You can not modify a string in place, instead you have to create a new one!

so letters[3] = "F" will not work instead you have to write

letters = letters[:3] + "F" + letters[4:]
print(letters)
abcFefghijkl

Exercise session 2¶

Check questions¶

Try to forecast the values of the variables in the following snippet using pen and paper, use help(str.rstrip) or the internet for looking up the used methods. You will have to reread previous explanations.

Finally use Python to validate your results.

values = "012" * 3 + """'a'bc"""
a = values[:2] + values[0] + values[2:3:1]  + values[-1]
a = a.replace("c", "")
b = a + values[len(values) - 2].upper()
c = a.strip('0')
d = a.find("2")
e = "{2} / {1} / {0}".format(a[:3], a[3:5], a[5:])
f = f"b{a}"

Homework¶

  1. Speak the following sentence 10 times aloud:

    Indexing in Python starts with zero, upper limits are exclusive, negative indexes start at the end.

  1. Implement a simple encryption method: For a given string (e.g. "Python"):

    1. select all characters at even positions 0, 2, ... (here: "Pto")
    2. select all characters add odd postions 1, 3, ... (here: "yhn")
    3. append both results (here "Ptoyhn")
    4. revert the results (here "nhyotP")
    5. insert an "x" after the first character (here: "nxhyotP")
    6. finally append a "x" (here "nxhyotPx")

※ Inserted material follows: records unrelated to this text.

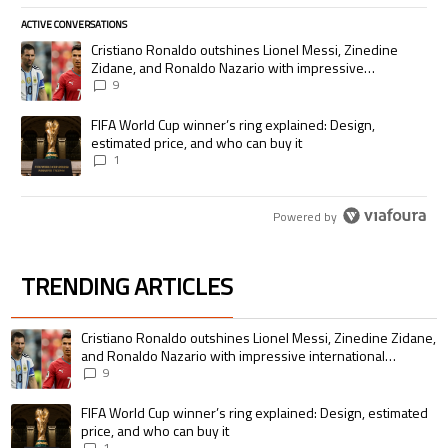
ACTIVE CONVERSATIONS
The following is a list of the most commented articles in the last 7 days.
A trending article titled "Cristiano Ronaldo outshines Lionel Messi, Zi
Cristiano Ronaldo outshines Lionel Messi, Zinedine
Zidane, and Ronaldo Nazario with impressive
international goalscoring record
9
A trending article titled "FIFA World Cup winner’s ring explained: Desig
FIFA World Cup winner’s ring explained: Design,
estimated price, and who can buy it
1
Powered by
TRENDING ARTICLES
The following is a list of the most commented articles in the last 7 days.
A trending article titled "Cristiano Ronaldo outshines Lionel Messi, Zin
Cristiano Ronaldo outshines Lionel Messi, Zinedine Zidane,
and Ronaldo Nazario with impressive international
goalscoring record
9
A trending article titled "FIFA World Cup winner’s ring explained: Design,
FIFA World Cup winner’s ring explained: Design, estimated
price, and who can buy it
1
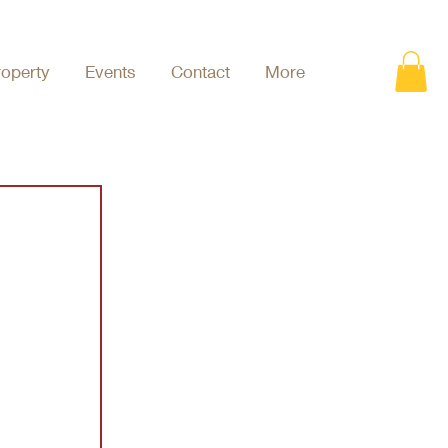
roperty
Events
Contact
More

    The task is to ask the user for some input and print the encoded string. Check for some inputs if your result is correct.

Optional homework*¶

  1. Extend this method such that "h" and "t" are swapped. The result for the previous example would be "nxtyohPx". To facilitate this you can assume that the input does not contain "." characters.